I am firmly convinced that most of the Bessarabian priests having graduated the Seminar until 1917 did not have a chance to stumble across a Romanian book but after the Union itself.
It was a fortunate event and only by chance that I came across Dovcev’s Romanian grammar and chrestomathy (Chişinău, 1862) while in 2nd or 3rd grade at the Seminar. The book belonged to another seminar student, Vasile Spana, who was two years older than me and lived with the same host family that I did.
Dovcev’s book was the first Romanian book in which I actually found several remarks on the grammar, literature and history of the Romanians. I can still remember that none of the Russian poems I had ever learnt or read touched me the way the ballad or the [blank] in Dovcev’s book did. It was something torn off my soul and off the Moldavians’ soul. I had also found in the house of priest Alexandru Popovski in Chişinău a booklet of stories written by Ion Creangă. I borrowed it for a couple of days and indulged in reading the stories with a pleasure I had never felt while reading Russian stories. The beauty of the language was particularly charming to me.
I was becoming more and more convinced that the Moldavian language – so besmirched by the advocates of Russification – was not uglier than Russian and that abstract and elevated ideas could be expressed in the Moldavian language as well.

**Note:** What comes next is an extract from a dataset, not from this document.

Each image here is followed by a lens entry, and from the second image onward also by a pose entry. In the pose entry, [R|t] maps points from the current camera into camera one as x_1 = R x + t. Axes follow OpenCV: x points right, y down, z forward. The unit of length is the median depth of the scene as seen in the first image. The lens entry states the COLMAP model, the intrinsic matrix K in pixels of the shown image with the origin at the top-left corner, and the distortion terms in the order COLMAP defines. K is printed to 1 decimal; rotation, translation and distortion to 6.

I was starting to realize it was a beautiful language, I just needed to know it better.
I was also starting to feel sorry for the poor Moldavians, who were so mistreated by the temporary invaders and their collaborators.

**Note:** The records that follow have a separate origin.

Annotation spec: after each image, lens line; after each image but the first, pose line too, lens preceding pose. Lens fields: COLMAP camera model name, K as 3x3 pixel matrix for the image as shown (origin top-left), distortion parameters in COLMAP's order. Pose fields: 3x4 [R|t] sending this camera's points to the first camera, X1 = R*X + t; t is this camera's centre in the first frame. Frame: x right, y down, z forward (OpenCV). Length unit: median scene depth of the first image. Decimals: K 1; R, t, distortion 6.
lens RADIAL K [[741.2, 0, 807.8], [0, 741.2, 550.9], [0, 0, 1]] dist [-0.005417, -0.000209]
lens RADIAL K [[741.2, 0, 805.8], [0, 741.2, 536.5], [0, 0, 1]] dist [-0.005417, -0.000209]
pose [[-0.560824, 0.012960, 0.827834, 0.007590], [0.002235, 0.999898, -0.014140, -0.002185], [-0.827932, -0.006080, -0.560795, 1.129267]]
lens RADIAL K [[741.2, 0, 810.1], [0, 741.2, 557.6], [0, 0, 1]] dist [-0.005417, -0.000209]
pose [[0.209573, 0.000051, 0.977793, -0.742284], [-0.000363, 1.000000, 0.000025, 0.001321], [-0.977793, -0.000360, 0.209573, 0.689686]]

Unfortunately, the national culture of the Moldovans was an impossible endeavor back in those days and under those particular circumstances.
Nonetheless, although stifled, the Moldavian spirit of the priests emerged whenever possible, even long before the Union. Thus, in 1905, once the tsarist oppression alleviated somewhat, priests such as Constantin Parfenie, Alexandru Istrati, Constantin Popovici, archimandrite Gurie Grosu [Magazin istoric, issue 3/1999], Ioan Bălteanu, Ioan Bivul and others stood up for their rights. They asked for and actually were granted the right to reopen the Moldavian printing works and the Moldavian language section at the Theological Seminar, while also establishing a similar section within the Eparchial School, etc.
In 1917, immediately after the collapse of the tsarist regime, my fellow priests were among the first local organizations and brotherhoods to engage in the most commendable and honorable undertaking: asking that Bessarabia be granted national autonomy, church autonomy, while also appointing a Moldavian metropolitan bishop at the helm of the Bessarabian Church, etc.
On 20 March 1918, priest A. Baltaga – who was the representative of all priests in the Parliamentary Assembly – overtly and unwaveringly declared himself in favor of the Union. It was no coincidence that former graduates of the Theological Seminar were among the prominent figures of the national and unionist movement of 1917-1918.